The Proper Balance of Essential Fatty Acids for Life

Abstract

It has been known for more than 70 years that some fatty acids are essential in the diet, but quantitative requirements for n-3 and n-6 fatty acids have been difficult to define. Recent research has established the importance of n-3 and n-6 long chain polyunsaturated fatty acids (LCPs) during infancy. Since n-6 and n-3 fatty acids compete for elongation and desaturation to biologically active LCPs that may have opposing biological effects, awareness of the n-3/n-6 balance is critical.

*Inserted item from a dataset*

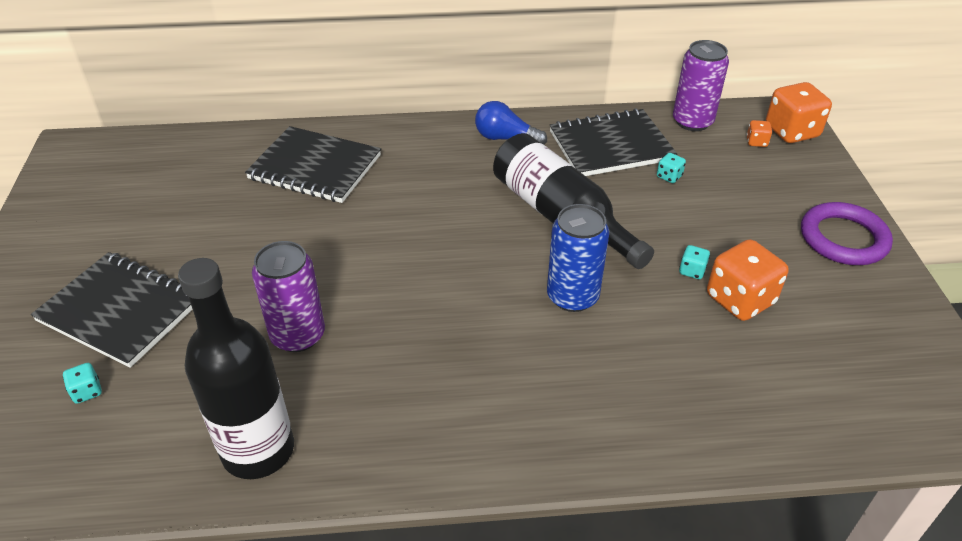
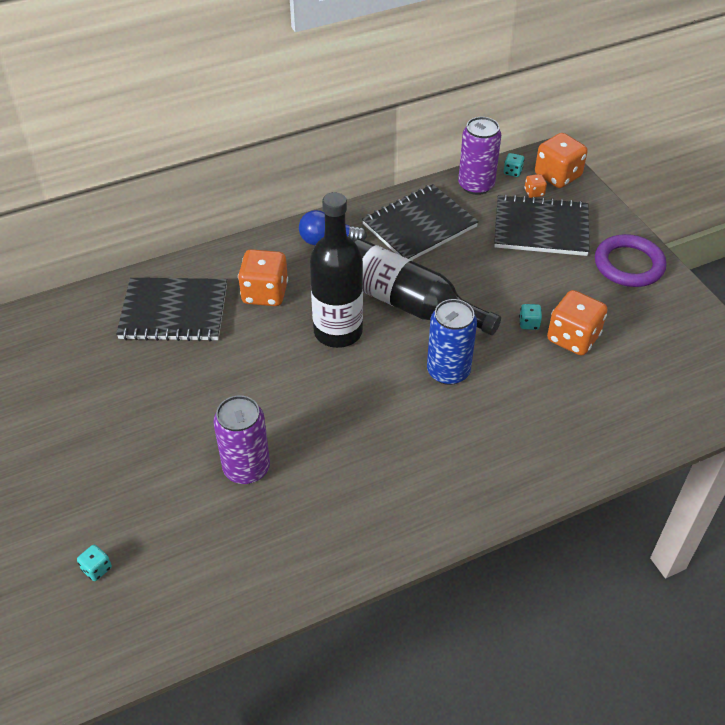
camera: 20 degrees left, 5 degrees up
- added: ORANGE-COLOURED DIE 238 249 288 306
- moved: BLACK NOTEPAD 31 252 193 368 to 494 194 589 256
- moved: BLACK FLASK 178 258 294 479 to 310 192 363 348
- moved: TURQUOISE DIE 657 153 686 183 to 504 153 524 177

   Requirements for LCPs infancy have been empirically determined by comparing formula-fed to breast fed infants. The composition of human milk, and the biochemical, metabolic and behavioral responses of the breast-fed infant serve as guides to the requirements for LCPs. While n-6 LCP levels in human milk are rather constant on a global basis, the concentrations of n-3 LCPs in human milk vary widely. A balanced addition of LCPs to infant formula improves visual acuity, cognitive development, modifies the immune respose, and modulates cholesterol metabolism all to more closely resemble breast-fed infants. Unbalanced additions (n-3 LCPs with no n-6 LCPs), however, have been associated with impaired language development in males and decreased growth in low body weight (LBW) infants. Benefits of LCP supplementation extend beyond the first 6 months of life.
   Little is known about the optimal n-3/n-6 balance after weaning and in puberty, when nutrient demands dramatically increase to support growth and development. However, efforts to modify total and saturated fat intake, to prevent the beginnings of some adult diseases, have drawn attention to the importance of fatty acid balance in childhood.
   Unbalanced consumption of n-3 and n-6 fatty acids is associated with many different diseases in adulthood; n-3 LCP supplementation is linked to a decrease in the risk of hypertension, mental diseases, immune hyper-reactivity, and heart disease. Even small amounts of n-3 LCPs in the diet have been associated with reduced risk of sudden cardiac death, probably due to their antiarrhythmic effects. In vivo studies have shown that LCPs prevent arthythmias and modify heart rate variability. In cultured cardiac myocytes LCPs interact directly with ion channels to protect against arthythmic responses.
   Prospective, properly controlled studies need to be conducted to further define the role of the n-3/n-6 ratio in adolescent and adult life. By integrating our knowledge of LCP balance in infancy with current and future information cincerning requirements later in life, we will be able to establish appropriate balance recommendations for optimal balance throughout a lifetime.